TITLE:
Analysis of Working Capital Sources on Firm Innovation, and Labor Productivity among Manufacturing Firms in DR Congo
AUTHORS:
Michael Asiedu, Sabi Couscous Mouhamadou Nazirou, Dalal Subhi Mousa, Soazafy Joyce Sabrina, Asamoah Achia Rosemary
KEYWORDS:
Firm Innovation, Productivity, Propensity Score Matching, Research and Development, Working Capital
JOURNAL NAME:
Journal of Financial Risk Management,
Vol.10 No.2,
June
30,
2021
ABSTRACT: This study identifies the relevant sources of firm working capital and examines their interrelationship with innovation activities and labor productivity among 529 manufacturing firms in DR Congo using the 2013 Enterprise Survey Database. We identify external funding sources as the most crucial funding source for innovation activities among manufacturing firms in DR Congo. We further establish a transmission mechanism of firm innovation through the availability of an active line of credit on firm productivity. Productive firms rely mainly on external funding for their innovation activities. We also show by the technique of propensity score matching, that the Average Treatment Effect (ATE) of R&D spending is positive and statistically significant at 5%. R&D spending impacts labour productivity by nearly 53% higher for firms with R&D spending in the last three (3) years than their counterparts.
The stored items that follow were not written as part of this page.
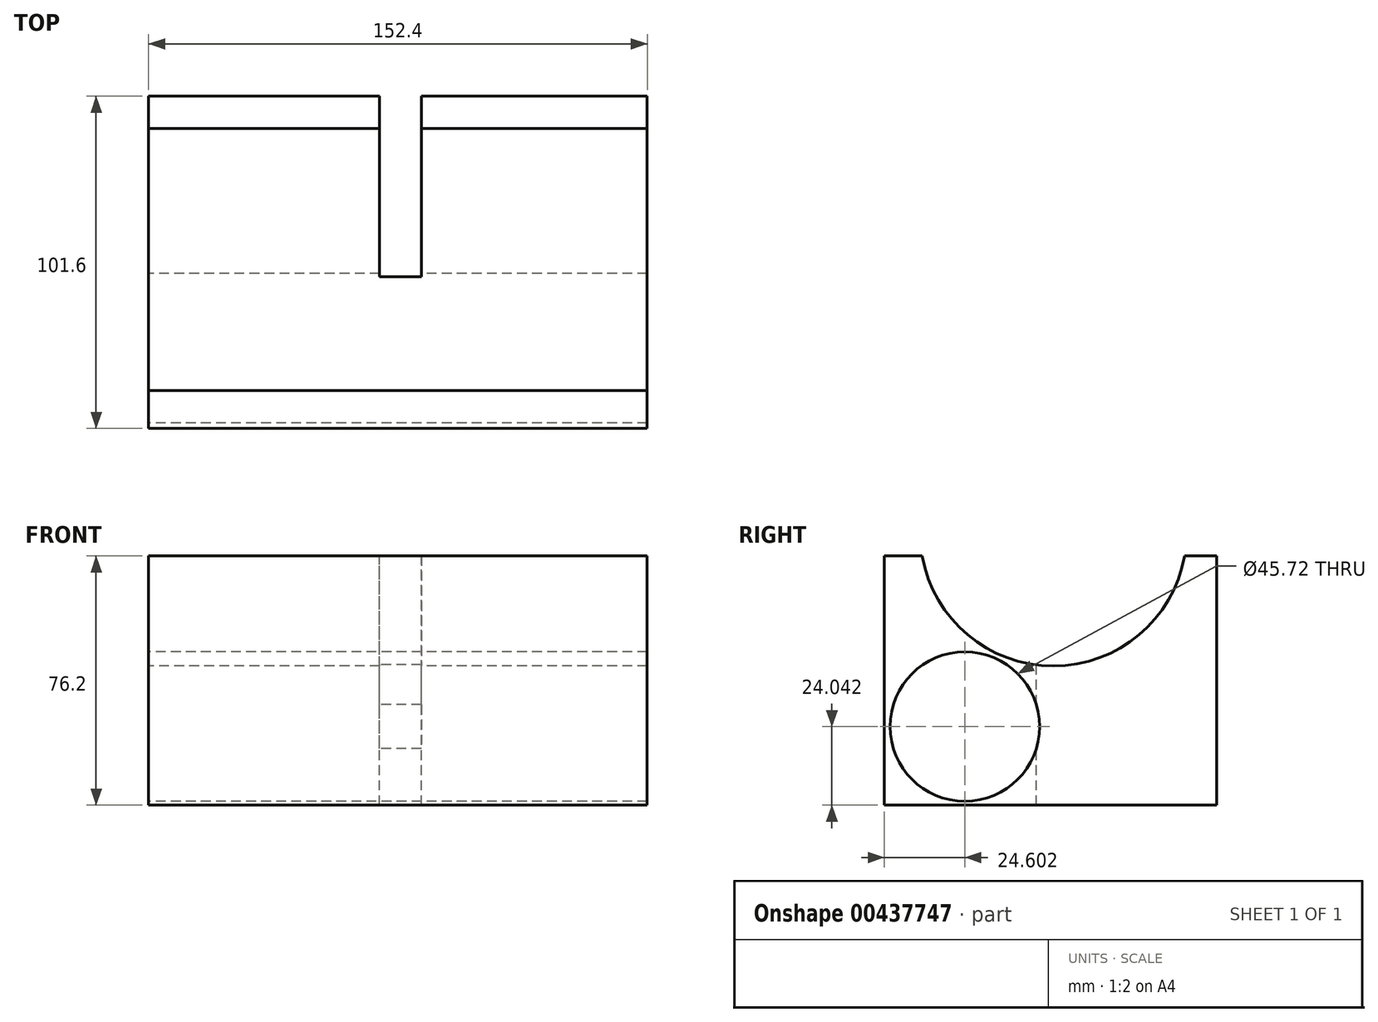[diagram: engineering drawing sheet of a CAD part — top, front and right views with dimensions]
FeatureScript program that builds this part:
annotation { "Feature Type Name" : "Feature", "Feature Type Description" : "" }
export const myFeature = defineFeature(function(context is Context, id is Id, definition is map)
    precondition{}
    {
        {
            var Q0;
            Q0=qCreatedBy(makeId("Top.planeOp"),FACE);
            var sketch = newSketch(context, id + "F0", { "sketchPlane" : qUnion([Q0])});
            skLineSegment(sketch, "E0", {"start": v(-41.6, 55.15) * mm, "end": v(-41.6, -46.45) * mm});
            skLineSegment(sketch, "E1", {"start": v(-41.6, -46.45) * mm, "end": v(110.8, -46.45) * mm});
            skLineSegment(sketch, "E2", {"start": v(110.8, -46.45) * mm, "end": v(110.8, 55.15) * mm});
            skLineSegment(sketch, "E3", {"start": v(110.8, 55.15) * mm, "end": v(-41.6, 55.15) * mm});
            skSolve(sketch);
        }
        {
            var Q0;
            Q0=makeQuery(id+"F0.imprint","IMPRINT",FACE,{"disambiguationData":[TD([[makeQuery(id+"F0.imprint","IMPRINT",EDGE,{"derivedFrom":sQuery(id+"F0.wireOp",EDGE,"E0")}),1.0]])]});
            extrude(context, id + "F1", {"entities" : qUnion([Q0]), "depth" : 76.2 * mm, "offsetDistance" : 25.4 * mm});
        }
        {
            var Q0;
            Q0=makeQuery(id+"F1.opExtrude","SWEPT_FACE",FACE,{"disambiguationData":[OSD([sQuery(id+"F0.wireOp",EDGE,"E0")])]});
            var sketch = newSketch(context, id + "F2", { "sketchPlane" : qUnion([Q0])});
            skArc(sketch, "E4", {"start": v(-45.31, 76.2) * mm, "mid": v(-5.21, 42.58) * mm, "end": v(34.89, 76.2) * mm});
            skSolve(sketch);
        }
        {
            var Q0;
            {var subQ0=sQuery(id+"F2.wireOp",EDGE,"E4");Q0=makeQuery(id+"F2.imprint","IMPRINT",FACE,{"disambiguationData":[TD([[makeQuery(id+"F2.imprint","IMPRINT",EDGE,{"derivedFrom":subQ0}),1.0]])]});}
            extrude(context, id + "F3", {"entities" : qUnion([Q0]), "operationType" : NewBodyOperationType.REMOVE, "oppositeDirection" : true, "depth" : 152.65 * mm, "offsetDistance" : 25.4 * mm});
        }
        {
            var Q0;
            {var subQ0=sQuery(id+"F0.wireOp",EDGE,"E0");var subQ1=sQuery(id+"F0.wireOp",EDGE,"E3");var subQ2=sQuery(id+"F0.wireOp",EDGE,"E2");Q0=makeQuery(id+"F3.boolean.opBoolean","SPLIT",FACE,{"disambiguationData":[TD([makeQuery(id+"F1.opExtrude","SWEPT_FACE",FACE,{"disambiguationData":[OSD([subQ1])]})])],"derivedFrom":makeQuery(id+"F1.opExtrude","CAP_FACE",FACE,{"disambiguationData":[OSD([subQ0,sQuery(id+"F0.wireOp",EDGE,"E1"),subQ2,subQ1])],"isStart":false})});}
            var sketch = newSketch(context, id + "F4", { "sketchPlane" : qUnion([Q0])});
            skLineSegment(sketch, "E5", {"start": v(41.71, 55.15) * mm, "end": v(41.71, 0) * mm});
            skLineSegment(sketch, "E6", {"start": v(29, 0) * mm, "end": v(41.71, 0) * mm});
            skLineSegment(sketch, "E7", {"start": v(29, 0) * mm, "end": v(29, 55.15) * mm});
            skLineSegment(sketch, "E8", {"start": v(41.71, 55.15) * mm, "end": v(29, 55.15) * mm});
            skSolve(sketch);
        }
        {
            var Q0;
            {var subQ0=sQuery(id+"F4.wireOp",EDGE,"E8");Q0=makeQuery(id+"F4.imprint","IMPRINT",FACE,{"disambiguationData":[TD([[makeQuery(id+"F4.imprint","IMPRINT",EDGE,{"derivedFrom":subQ0}),1.0]])]});}
            var Q1;
            {var subQ0=sQuery(id+"F4.wireOp",EDGE,"E6");Q1=makeQuery(id+"F4.imprint","IMPRINT",FACE,{"disambiguationData":[TD([[makeQuery(id+"F4.imprint","IMPRINT",EDGE,{"derivedFrom":subQ0}),1.0]])]});}
            extrude(context, id + "F5", {"entities" : qUnion([Q0, Q1]), "operationType" : NewBodyOperationType.REMOVE, "oppositeDirection" : true, "depth" : 115.32 * mm, "offsetDistance" : 25.4 * mm});
        }
        {
            var Q0;
            Q0=makeQuery(id+"F1.opExtrude","SWEPT_FACE",FACE,{"disambiguationData":[OSD([sQuery(id+"F0.wireOp",EDGE,"E0")])]});
            var sketch = newSketch(context, id + "F6", { "sketchPlane" : qUnion([Q0])});
            skCircle(sketch, "E9", {"center": v(21.85, 24.04) * mm, "radius": 22.86 * mm});
            skSolve(sketch);
        }
        {
            var Q0;
            Q0 = qSketchRegion(id + "F6", true);
            extrude(context, id + "F7", {"entities" : qUnion([Q0]), "operationType" : NewBodyOperationType.REMOVE, "oppositeDirection" : true, "depth" : 193.04 * mm, "offsetDistance" : 25.4 * mm});
        }
    });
Similarly, the Average Treatment Effect on the Treated (ATET) is positive and statistically significant at 5%. We report an overwhelming 112% positive effect of R&D spending in the last three (3) years on firm productivity for the treatment group. Further analysis of the business environment shows that the absence of adequately educated labor force, obstacles associated with access to land, illegal activities of competitors, political instability, corruption, and obstacles encountered by firms from the courts and legal systems negatively affects firm productivity. Our key policy recommendation includes: 1) the need for an immediate robust and efficient financial market to channel funding to manufacturing firms, and 2) firm innovation should be the underlying factor in capital allocation.